- Exercise brief:
Your answer should consist of the lines in the following data that contain "życia".

(Collected data)
○ ○ ○ ○ ○ ○ ○
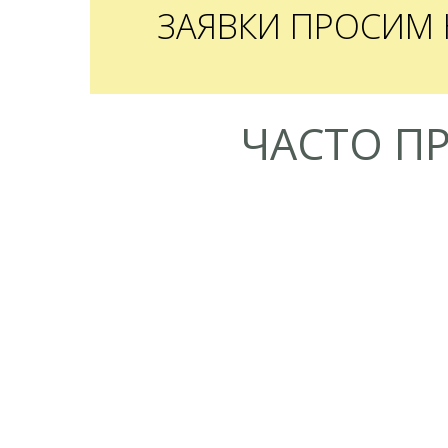
ЗАЯВКИ ПРОСИМ
ЧАСТО П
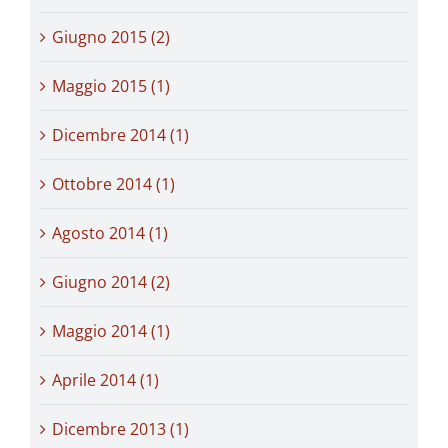
Giugno 2015 (2)
Maggio 2015 (1)
Dicembre 2014 (1)
Ottobre 2014 (1)
Agosto 2014 (1)
Giugno 2014 (2)
Maggio 2014 (1)
Aprile 2014 (1)
Dicembre 2013 (1)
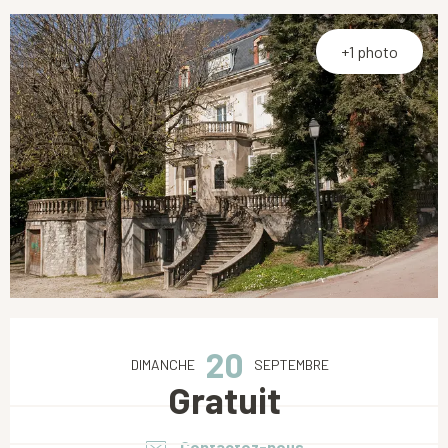
+1 photo
Ouverture et coordonnées
20
DIMANCHE
SEPTEMBRE
Gratuit
Contactez-nous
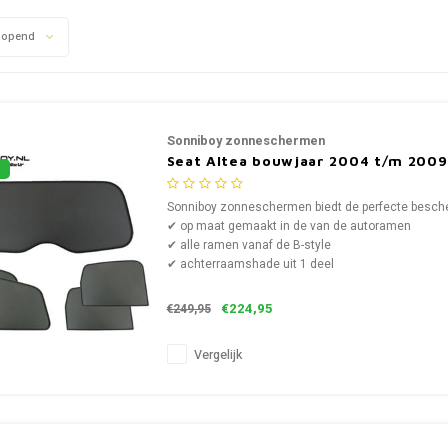
lopend
Sonniboy zonneschermen
Seat Altea bouwjaar 2004 t/m 2009
Sonniboy zonneschermen biedt de perfecte bescher
✔ op maat gemaakt in de van de autoramen
✔ alle ramen vanaf de B-style
✔ achterraamshade uit 1 deel
€224,95
€249,95
Vergelijk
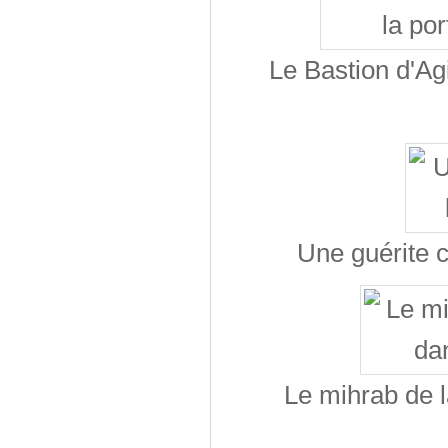
Le Bastion d'Agi
Une guérite c
Le mihrab de 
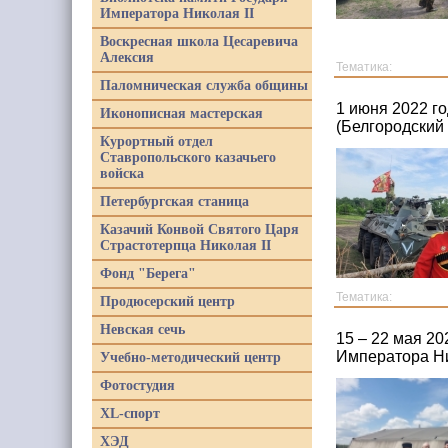
Императора Николая II
Воскресная школа Цесаревича
Алексия
Тематика:
Паломническая служба общины
1 июня 2022 г
Иконописная мастерская
(Белгородский
Курортный отдел
Ставропольского казачьего
войска
Петербургская станица
Казачий Конвой Святого Царя
Страстотерпца Николая II
Фонд "Берега"
Тематика:
Продюсерский центр
Невская сечь
15 – 22 мая 2
Императора Ни
Учебно-методический центр
Фотостудия
XL-спорт
ХЭД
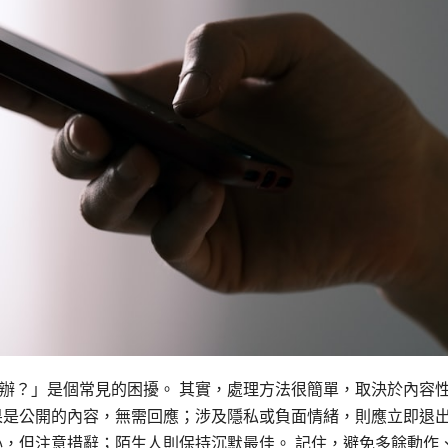
辦？」是個常見的困擾。 其實，處理方法很簡單，取決於內容
果是公開的內容，無需回應；涉及隱私或負面情緒，則應立即退
心，但注意措辭；陌生人則保持沉默最佳。 記住，避免多餘動作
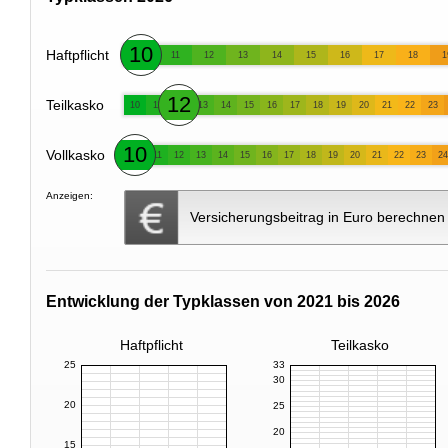
10
Haftpflicht
11
12
13
14
15
16
17
18
1
12
Teilkasko
10
11
13
14
15
16
17
18
19
20
21
22
23
10
Vollkasko
11
12
13
14
15
16
17
18
19
20
21
22
23
24
Anzeigen:
Versicherungsbeitrag in Euro berechnen
Entwicklung der Typklassen von 2021 bis 2026
Haftpflicht
Teilkasko
25
33
30
20
25
20
15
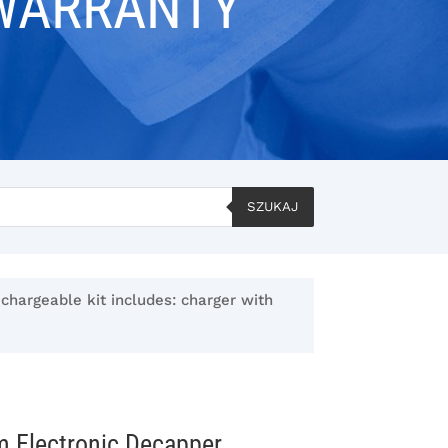
 WARRANTY
SZUKAJ
hargeable kit includes: charger with
 Electronic Decapper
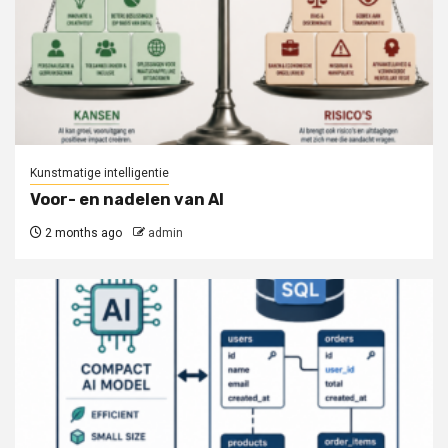
Kunstmatige intelligentie
Voor- en nadelen van AI
2 months ago
admin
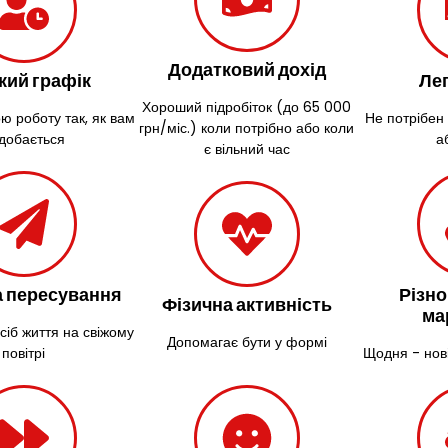
Додатковий дохід
кий графік
Лег
Хороший підробіток (до 65 000
ю роботу так, як вам
Не потрібен
грн/міс.) коли потрібно або коли
добається
а
є вільний час
 пересування
Різно
Фізична активність
ма
сіб життя на свіжому
Допомагає бути у формі
повітрі
Щодня - нов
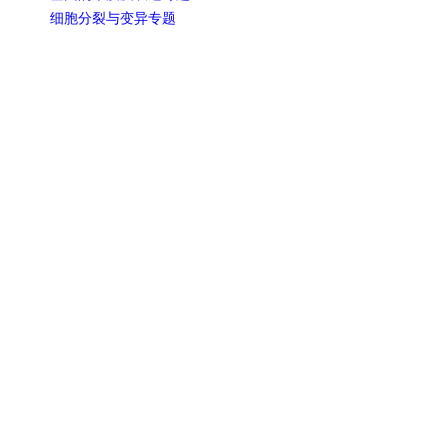
细胞分裂与变异专题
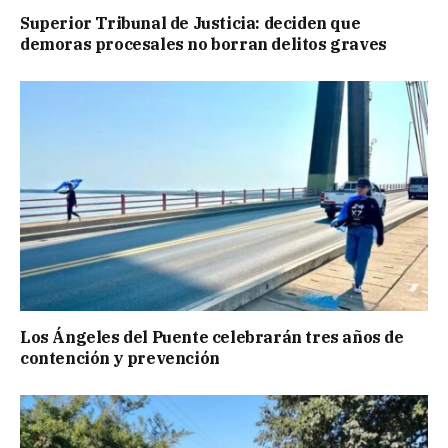
Superior Tribunal de Justicia: deciden que
demoras procesales no borran delitos graves
Los Ángeles del Puente celebrarán tres años de
contención y prevención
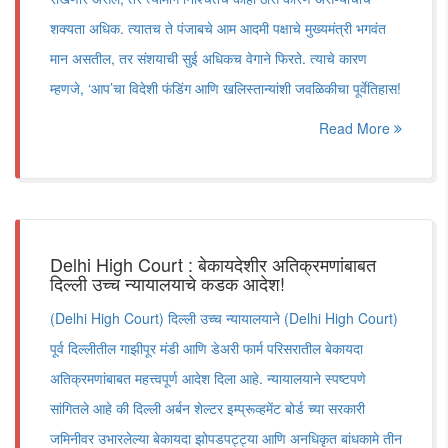
शक्यता अधिक. त्यातच ते पंजाबचे आम आदमी पक्षाचे मुख्यमंत्री भगवंत
मान असतील, तर संशयाची सुई अधिकच वेगाने फिरते. त्याचे कारण
म्हणजे, ‌‘आप‌’चा विदेशी फंडिंग आणि खलिस्तान्यांशी जवळिकीचा पूर्वेतिहास!
Read More
Delhi High Court : बेकायदेशीर अतिक्रमणांबाबत
दिल्ली उच्च न्यायालयाचे कडक आदेश!
(Delhi High Court) दिल्ली उच्च न्यायालयाने (Delhi High Court)
पूर्व दिल्लीतील गाझीपूर मंडी आणि डेअरी फार्म परिसरातील बेकायदा
अतिक्रमणांबाबत महत्त्वपूर्ण आदेश दिला आहे. न्यायालयाने स्पष्टपणे
सांगितले आहे की दिल्ली अर्बन शेल्टर इम्प्रूव्हमेंट बोर्ड च्या सरकारी
जमिनीवर उभारलेल्या बेकायदा झोपडपट्ट्या आणि अनधिकृत बांधकामे तीन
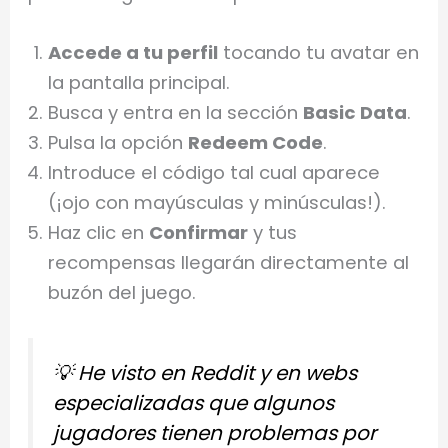
Accede a tu perfil
tocando tu avatar en
la pantalla principal.
Busca y entra en la sección
Basic Data
.
Pulsa la opción
Redeem Code
.
Introduce el código tal cual aparece
(¡ojo con mayúsculas y minúsculas!).
Haz clic en
Confirmar
y tus
recompensas llegarán directamente al
buzón del juego.
💡
He visto en Reddit y en webs
especializadas que algunos
jugadores tienen problemas por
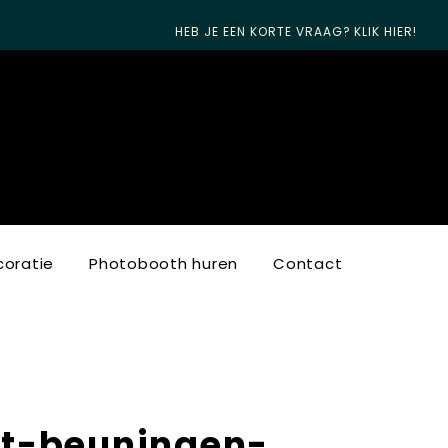
HEB JE EEN KORTE VRAAG? KLIK HIER!
oratie
Photobooth huren
Contact
t-beuningen-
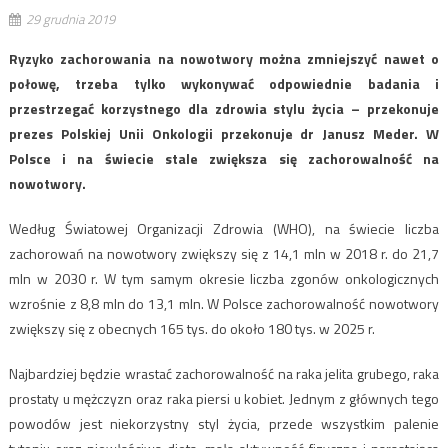
29 grudnia 2019
Ryzyko zachorowania na nowotwory można zmniejszyć nawet o
połowę, trzeba tylko wykonywać odpowiednie badania i
przestrzegać korzystnego dla zdrowia stylu życia – przekonuje
prezes Polskiej Unii Onkologii przekonuje dr Janusz Meder. W
Polsce i na świecie stale zwiększa się zachorowalność na
nowotwory.
Według Światowej Organizacji Zdrowia (WHO), na świecie liczba
zachorowań na nowotwory zwiększy się z 14,1 mln w 2018 r. do 21,7
mln w 2030 r. W tym samym okresie liczba zgonów onkologicznych
wzrośnie z 8,8 mln do 13,1 mln. W Polsce zachorowalność nowotwory
zwiększy się z obecnych 165 tys. do około 180 tys. w 2025 r.
Najbardziej będzie wrastać zachorowalność na raka jelita grubego, raka
prostaty u mężczyzn oraz raka piersi u kobiet. Jednym z głównych tego
powodów jest niekorzystny styl życia, przede wszystkim palenie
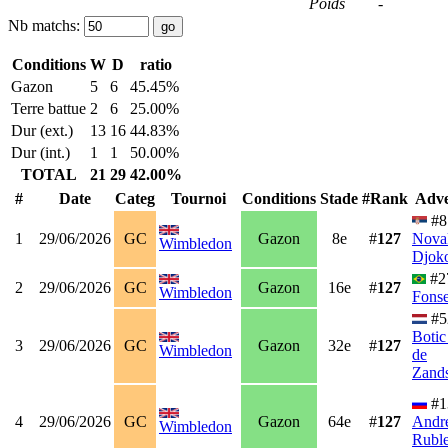
Poids
-
Nb matchs:
Conditions
W
D
ratio
Gazon
5
6
45.45%
Terre battue
2
6
25.00%
Dur (ext.)
13
16
44.83%
Dur (int.)
1
1
50.00%
TOTAL
21
29
42.00%
#
Date
Categ
Tournoi
Conditions
Stade
#Rank
Adve
#8
1
29/06/2026
GC
Gazon
8e
#
127
Nova
Wimbledon
Djok
#2
2
29/06/2026
GC
Gazon
16e
#
127
Wimbledon
Fons
#5
Botic
3
29/06/2026
GC
Gazon
32e
#
127
Wimbledon
de
Zand
#1
4
29/06/2026
GC
Gazon
64e
#
127
Andr
Wimbledon
Rubl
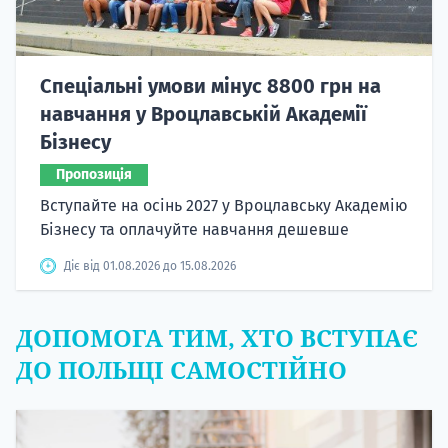
Спеціальні умови мінус 8800 грн на
навчання у Вроцлавській Академії
Бізнесу
Пропозиція
Вступайте на осінь 2027 у Вроцлавську Академію
Бізнесу та оплачуйте навчання дешевше
Діє від 01.08.2026 до 15.08.2026
ДОПОМОГА ТИМ, ХТО ВСТУПАЄ
ДО ПОЛЬЩІ САМОСТІЙНО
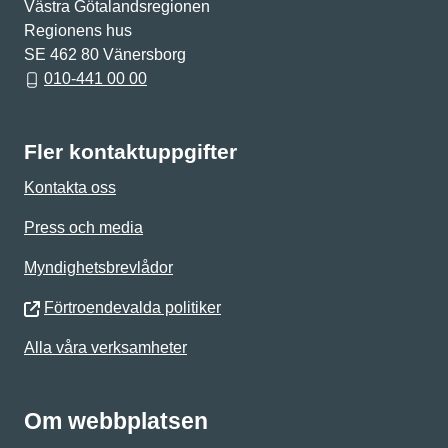
Västra Götalandsregionen
Regionens hus
SE 462 80 Vänersborg
010-441 00 00
Fler kontaktuppgifter
Kontakta oss
Press och media
Myndighetsbrevlådor
Förtroendevalda politiker
Alla våra verksamheter
Om webbplatsen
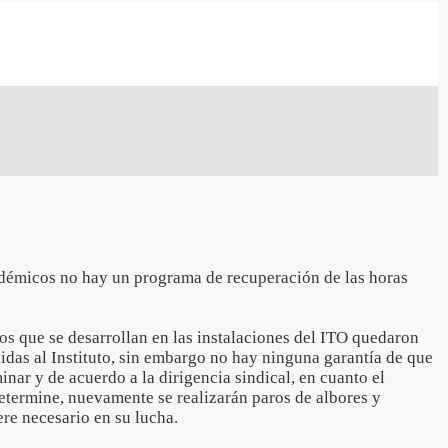
adémicos no hay un programa de recuperación de las horas
os que se desarrollan en las instalaciones del ITO quedaron
idas al Instituto, sin embargo no hay ninguna garantía de que
nar y de acuerdo a la dirigencia sindical, en cuanto el
termine, nuevamente se realizarán paros de albores y
re necesario en su lucha.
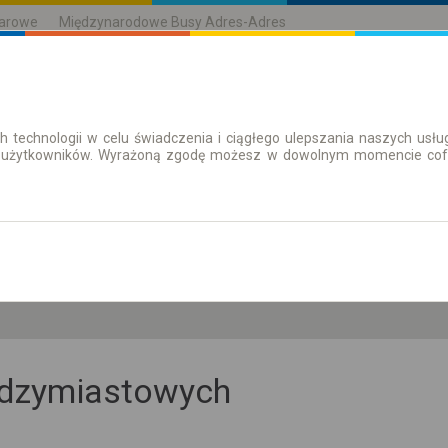
karowe
Międzynarodowe Busy Adres-Adres
h technologii w celu świadczenia i ciągłego ulepszania naszych us
| Bilety
Bilety okresowe
 użytkowników. Wyrażoną zgodę możesz w dowolnym momencie cofną
so. 8 sie.
-- : --
iędzymiastowych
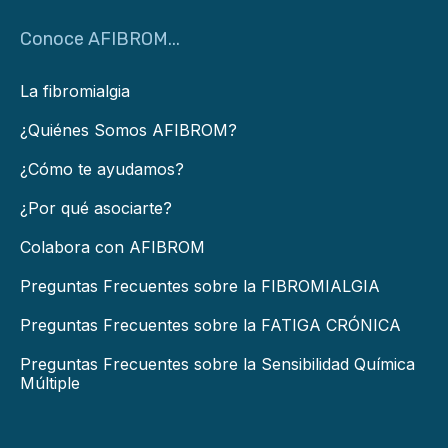
Conoce AFIBROM...
La fibromialgia
¿Quiénes Somos AFIBROM?
¿Cómo te ayudamos?
¿Por qué asociarte?
Colabora con AFIBROM
Preguntas Frecuentes sobre la FIBROMIALGIA
Preguntas Frecuentes sobre la FATIGA CRÓNICA
Preguntas Frecuentes sobre la Sensibilidad Química
Múltiple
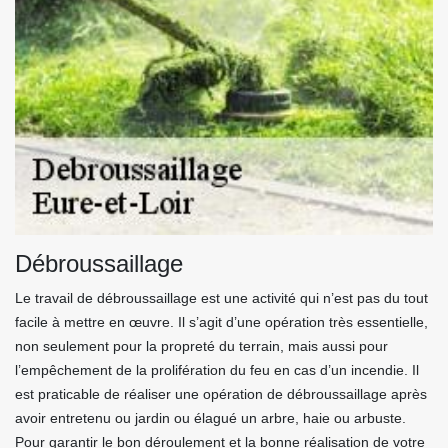
Débroussaillage
Le travail de débroussaillage est une activité qui n’est pas du tout
facile à mettre en œuvre. Il s’agit d’une opération très essentielle,
non seulement pour la propreté du terrain, mais aussi pour
l’empêchement de la prolifération du feu en cas d’un incendie. Il
est praticable de réaliser une opération de débroussaillage après
avoir entretenu ou jardin ou élagué un arbre, haie ou arbuste.
Pour garantir le bon déroulement et la bonne réalisation de votre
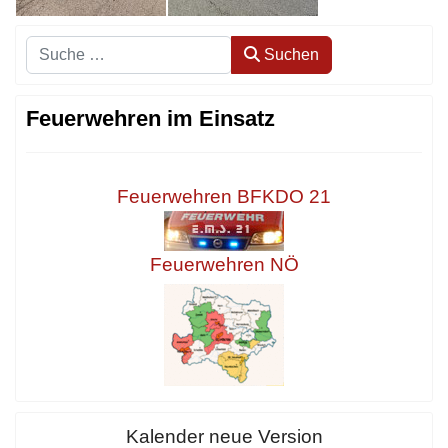
Suchen
Suchen
Feuerwehren im Einsatz
Feuerwehren BFKDO 21
Feuerwehren NÖ
Kalender neue Version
○ ○ ○ ○ ○ ○ ○
- Written answer:
przestrzegać korzystnego dla zdrowia stylu życia – przekonuje
powodów jest niekorzystny styl życia, przede wszystkim palenie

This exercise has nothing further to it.